Mais avec une météorologie des semaines suivantes défavorable, froide, venteuse et pluvieuse, la nouvelle reine n’a pas dû ou pu faire le voyage de noces prévu tant attendu, et revenir fécondée prête à pondre ou bien elle s’est perdue dans un retour rendu difficile par les conditions climatiques, et sa ruche a périclité.

Deux mois plus tard, il ne restait plus que quelques abeilles errant, l’air perdu entre des cadres pleins de miel mais déserts et prêts à accueillir un couvain qui n’existait pas.
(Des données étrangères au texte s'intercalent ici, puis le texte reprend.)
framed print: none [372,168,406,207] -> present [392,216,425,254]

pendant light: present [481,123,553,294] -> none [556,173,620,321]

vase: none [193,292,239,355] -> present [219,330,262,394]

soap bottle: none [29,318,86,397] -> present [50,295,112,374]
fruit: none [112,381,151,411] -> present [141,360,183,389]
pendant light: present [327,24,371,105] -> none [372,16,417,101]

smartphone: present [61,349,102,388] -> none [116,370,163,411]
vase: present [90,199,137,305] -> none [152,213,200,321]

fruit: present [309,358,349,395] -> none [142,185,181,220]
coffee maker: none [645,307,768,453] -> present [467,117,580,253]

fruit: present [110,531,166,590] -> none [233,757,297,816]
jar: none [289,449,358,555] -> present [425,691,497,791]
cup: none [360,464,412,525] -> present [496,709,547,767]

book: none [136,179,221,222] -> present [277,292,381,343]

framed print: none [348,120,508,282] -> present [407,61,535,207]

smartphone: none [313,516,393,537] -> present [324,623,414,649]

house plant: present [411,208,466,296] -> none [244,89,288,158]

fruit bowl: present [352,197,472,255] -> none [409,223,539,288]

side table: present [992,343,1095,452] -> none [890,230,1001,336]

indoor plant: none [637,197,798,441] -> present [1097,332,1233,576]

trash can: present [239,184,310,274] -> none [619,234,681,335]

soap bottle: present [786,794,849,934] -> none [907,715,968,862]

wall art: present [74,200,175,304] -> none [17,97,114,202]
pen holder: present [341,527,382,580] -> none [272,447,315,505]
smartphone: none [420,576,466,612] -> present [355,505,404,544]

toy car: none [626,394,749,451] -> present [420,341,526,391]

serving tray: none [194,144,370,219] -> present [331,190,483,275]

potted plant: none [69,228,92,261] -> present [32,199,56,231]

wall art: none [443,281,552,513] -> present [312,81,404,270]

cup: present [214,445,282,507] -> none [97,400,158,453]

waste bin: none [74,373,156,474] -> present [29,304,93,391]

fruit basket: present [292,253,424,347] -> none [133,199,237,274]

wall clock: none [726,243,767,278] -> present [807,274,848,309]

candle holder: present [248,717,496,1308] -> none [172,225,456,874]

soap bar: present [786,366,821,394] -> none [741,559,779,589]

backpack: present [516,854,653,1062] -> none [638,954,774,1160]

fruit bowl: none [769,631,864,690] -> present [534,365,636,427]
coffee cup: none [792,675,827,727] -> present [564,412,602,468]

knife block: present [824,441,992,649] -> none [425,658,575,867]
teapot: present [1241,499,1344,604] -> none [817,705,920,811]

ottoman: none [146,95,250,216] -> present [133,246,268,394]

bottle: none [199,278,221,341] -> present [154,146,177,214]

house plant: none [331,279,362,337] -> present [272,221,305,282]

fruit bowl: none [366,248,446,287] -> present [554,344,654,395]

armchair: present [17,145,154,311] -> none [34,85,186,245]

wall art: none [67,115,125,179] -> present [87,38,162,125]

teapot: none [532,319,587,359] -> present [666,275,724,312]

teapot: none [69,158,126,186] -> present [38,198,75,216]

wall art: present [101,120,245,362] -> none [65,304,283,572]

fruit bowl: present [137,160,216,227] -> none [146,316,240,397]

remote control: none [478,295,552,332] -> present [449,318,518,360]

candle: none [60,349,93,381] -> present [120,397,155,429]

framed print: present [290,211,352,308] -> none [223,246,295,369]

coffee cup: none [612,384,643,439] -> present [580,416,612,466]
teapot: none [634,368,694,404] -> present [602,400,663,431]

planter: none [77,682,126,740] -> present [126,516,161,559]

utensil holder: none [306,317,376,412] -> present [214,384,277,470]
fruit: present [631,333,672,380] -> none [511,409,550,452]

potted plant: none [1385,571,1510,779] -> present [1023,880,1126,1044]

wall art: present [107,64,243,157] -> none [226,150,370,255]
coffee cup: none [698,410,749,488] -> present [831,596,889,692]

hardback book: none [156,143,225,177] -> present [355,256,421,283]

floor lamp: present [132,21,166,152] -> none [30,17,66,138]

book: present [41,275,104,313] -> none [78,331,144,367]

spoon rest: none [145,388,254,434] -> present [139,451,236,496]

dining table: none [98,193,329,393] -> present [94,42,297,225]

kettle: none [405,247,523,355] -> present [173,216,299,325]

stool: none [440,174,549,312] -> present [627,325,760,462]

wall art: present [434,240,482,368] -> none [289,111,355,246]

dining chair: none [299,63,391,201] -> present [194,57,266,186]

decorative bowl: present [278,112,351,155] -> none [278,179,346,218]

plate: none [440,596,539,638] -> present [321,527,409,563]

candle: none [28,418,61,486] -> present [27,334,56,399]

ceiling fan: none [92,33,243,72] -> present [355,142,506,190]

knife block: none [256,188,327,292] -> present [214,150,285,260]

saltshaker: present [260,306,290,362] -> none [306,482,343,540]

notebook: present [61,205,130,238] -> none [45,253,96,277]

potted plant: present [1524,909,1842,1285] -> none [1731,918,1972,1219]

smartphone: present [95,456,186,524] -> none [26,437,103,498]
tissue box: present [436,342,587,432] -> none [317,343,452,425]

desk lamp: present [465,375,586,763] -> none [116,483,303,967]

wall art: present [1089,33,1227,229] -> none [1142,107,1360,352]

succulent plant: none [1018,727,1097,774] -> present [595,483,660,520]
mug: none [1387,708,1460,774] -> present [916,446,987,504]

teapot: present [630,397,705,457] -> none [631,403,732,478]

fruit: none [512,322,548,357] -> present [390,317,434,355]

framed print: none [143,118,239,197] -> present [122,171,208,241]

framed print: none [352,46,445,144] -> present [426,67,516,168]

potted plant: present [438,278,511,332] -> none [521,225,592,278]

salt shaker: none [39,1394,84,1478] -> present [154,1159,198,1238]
L’essaim qui avait finalement choisi la ruche neuve s’est, lui, bien développé, aidé en plus par un nourrisseur extérieur, et malgré les frelons asiatiques qui guettent, capturent et déciment les abeilles une à une à la sortie de leur ruche, depuis le mois d’août. Ce qui a fait aussi mûrir la conception, et abouti à la réalisation d’un nouveau modèle de porte de ruche anti-frelons. Il permet de placer un nourrisseur extérieur sans faire courir aux abeilles le risque de voir passer les frelons par l’entrée laissée béante quand le nourrisseur vidé n’est plus en place.

Petits éléments de la vie courante des essaims d’abeilles et des apiculteurs, heureux ou décevants au cours des saisons passées près des abeilles. En compagnie des abeilles ? Entrer dans la proximité d’un partenariat avec ces hyménoptères paraît une prétention bien exorbitante dont il vaudrait mieux ne pas faire état publiquement...

Parti d’un modeste échange sur des ruses pratiques et des ficelles à l’usage d’un cueille-essaim, à l’occasion d’une illustration, des détails dispersés se retrouvent associés au sens d’une histoire imprévue, et bien plus : l’étonnante autonomie de choix, la rapidité de décision, d’échange et l’étendue des capacités d’organisation que les abeilles nous ont laissé entrevoir. Un fabuleux cadeau de la nature, restait à le partager encore.